L’album est d’abord paru en anglais sous le titre Idle Days chez l’éditeur américain First Second. Pourtant, c’est à des éditeurs européens francophones qu’ils ont soumis le projet dans un premier temps. « Lorsque le synopsis est arrivé à un stade satisfaisant, Simon a dessiné une scène. Nous avons ensuite préparé un dossier que nous avons envoyé à des éditeurs en France. Nous pensions que la forte pagination et la présence de couleur rendraient l’entreprise plus risquée pour des éditeurs locaux, qui disposent généralement de modestes moyens. Surtout pour deux auteurs quidams. » Après avoir essuyé un refus de toutes les structures éditoriales abordées, l’illustrateur a publié quelques extraits sur son Tumblr, ce qui attira l’attention de First Second. Traducteur de formation, Thomas Desaulniers-Brousseau retravailla le dossier de présentation en anglais. Le tandem accepta finalement l’offre de l’éditeur américain. « C’était inespéré, même si j’étais tiraillé à l’idée de ne pas être publié dans ma langue, du fait que l’histoire se déroule ici », avoue le scénariste.

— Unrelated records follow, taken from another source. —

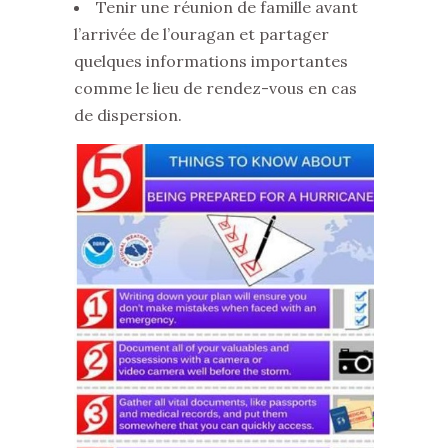
Tenir une réunion de famille avant
l’arrivée de l’ouragan et partager
quelques informations importantes
comme le lieu de rendez-vous en cas
de dispersion.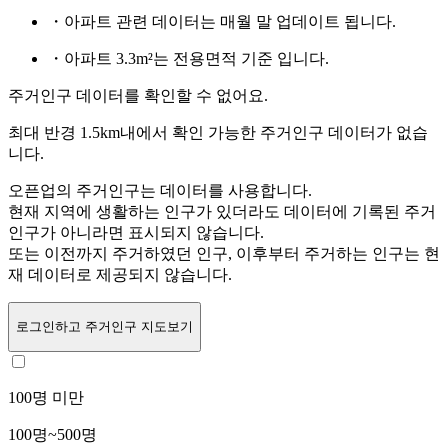
・아파트 관련 데이터는 매월 말 업데이트 됩니다.
・아파트 3.3m²는 전용면적 기준 입니다.
주거인구 데이터를 확인할 수 없어요.
최대 반경 1.5km내에서 확인 가능한 주거인구 데이터가 없습
니다.
오픈업의 주거인구는
데이터를 사용합니다.
현재 지역에 생활하는 인구가 있더라도 데이터에 기록된 주거
인구가 아니라면 표시되지 않습니다.
또는
이전까지 주거하였던 인구,
이후부터 주거하는 인구는 현
재 데이터로 제공되지 않습니다.
로그인
하고 주거인구 지도보기
100명 미만
100명~500명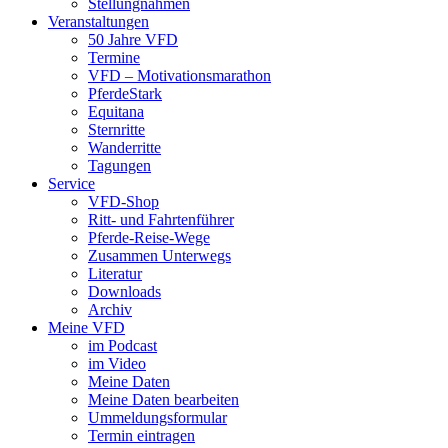
Stellungnahmen
Veranstaltungen
50 Jahre VFD
Termine
VFD – Motivationsmarathon
PferdeStark
Equitana
Sternritte
Wanderritte
Tagungen
Service
VFD-Shop
Ritt- und Fahrtenführer
Pferde-Reise-Wege
Zusammen Unterwegs
Literatur
Downloads
Archiv
Meine VFD
im Podcast
im Video
Meine Daten
Meine Daten bearbeiten
Ummeldungsformular
Termin eintragen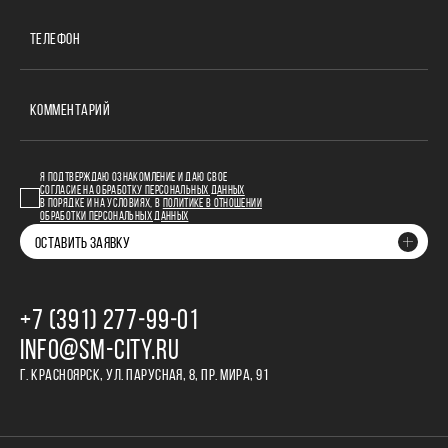
ТЕЛЕФОН
КОММЕНТАРИЙ
Я ПОДТВЕРЖДАЮ ОЗНАКОМЛЕНИЕ И ДАЮ СВОЕ
СОГЛАСИЕ НА ОБРАБОТКУ ПЕРСОНАЛЬНЫХ ДАННЫХ
В ПОРЯДКЕ И НА УСЛОВИЯХ, В
ПОЛИТИКЕ В ОТНОШЕНИИ
ОБРАБОТКИ ПЕРСОНАЛЬНЫХ ДАННЫХ
ОСТАВИТЬ ЗАЯВКУ
+7 (391) 277‒99‒01
INFO@SM-CITY.RU
Г. КРАСНОЯРСК, УЛ. ПАРУСНАЯ, 8, ПР. МИРА, 91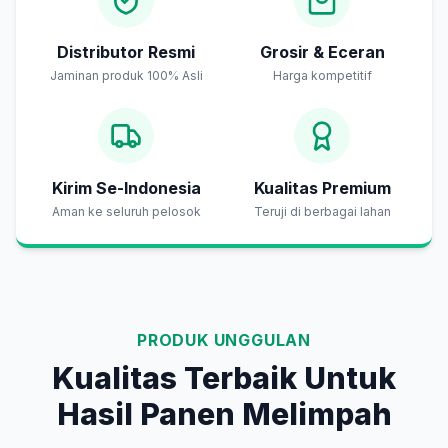
Distributor Resmi
Grosir & Eceran
Jaminan produk 100% Asli
Harga kompetitif
Kirim Se-Indonesia
Kualitas Premium
Aman ke seluruh pelosok
Teruji di berbagai lahan
PRODUK UNGGULAN
Kualitas Terbaik Untuk
Hasil Panen Melimpah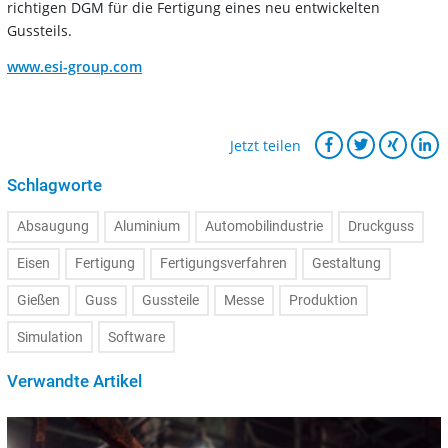
richtigen DGM für die Fertigung eines neu entwickelten
Gussteils.
www.esi-group.com
Jetzt teilen
Schlagworte
Absaugung
Aluminium
Automobilindustrie
Druckguss
Eisen
Fertigung
Fertigungsverfahren
Gestaltung
Gießen
Guss
Gussteile
Messe
Produktion
Simulation
Software
Verwandte Artikel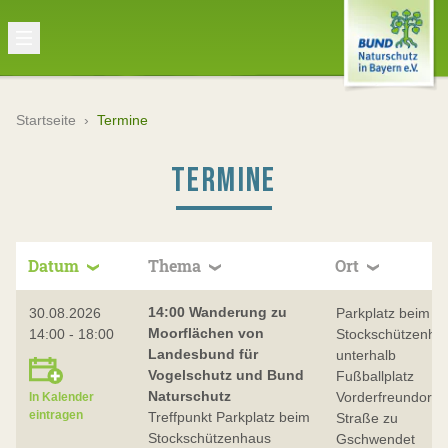
Startseite
›
Termine
TERMINE
Datum
Thema
Ort
14:00 Wanderung zu
30.08.2026
Parkplatz beim
Moorflächen von
14:00 - 18:00
Stockschützenha
Landesbund für
unterhalb
Vogelschutz und Bund
Fußballplatz
Naturschutz
Vorderfreundorf 
In Kalender
eintragen
Treffpunkt Parkplatz beim
Straße zu
Stockschützenhaus
Gschwendet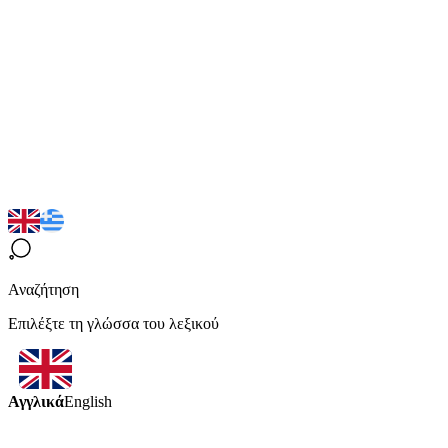
Αναζήτηση
Επιλέξτε τη γλώσσα του λεξικού
Αγγλικά
English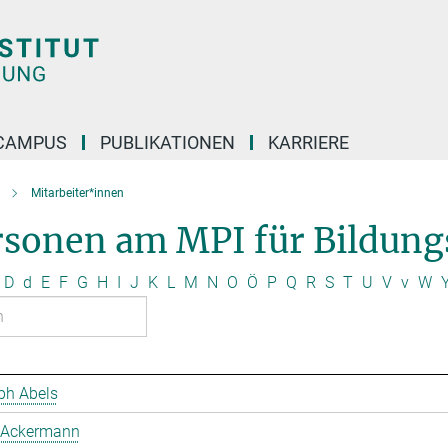
CAMPUS
PUBLIKATIONEN
KARRIERE
Mitarbeiter*innen
rsonen am MPI für Bildung
D
d
E
F
G
H
I
J
K
L
M
N
O
Ö
P
Q
R
S
T
U
V
v
W
ph Abels
 Ackermann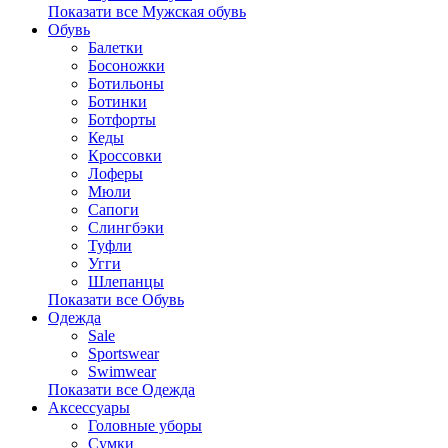
Показати все Мужская обувь
Обувь
Балетки
Босоножки
Ботильоны
Ботинки
Ботфорты
Кеды
Кроссовки
Лоферы
Мюли
Сапоги
Слингбэки
Туфли
Угги
Шлепанцы
Показати все Обувь
Одежда
Sale
Sportswear
Swimwear
Показати все Одежда
Аксессуары
Головные уборы
Сумки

Les éditions de La Pastèque, toujours à l’affût de ce qui se fait tant ici qu’à l’étranger, ont vite repéré le matériau. « Je suis très content qu’ils aient pris le projet. J’ai eu beaucoup de plaisir à me traduire moi-même. Je pense d’ailleurs que le livre est meilleur en français. » Effectivement, les subtilités et la richesse de la langue pleinement déployée ici se conjuguent harmonieusement à l’univers pictural magistralement dense de Simon Leclerc.

Jours d’attente réaffirme avec panache que le genre de la bande dessinée peut également être abordé avec sensibilité, pluralité, audace et intelligence, hors du confinement habituel des séries et produits formatés.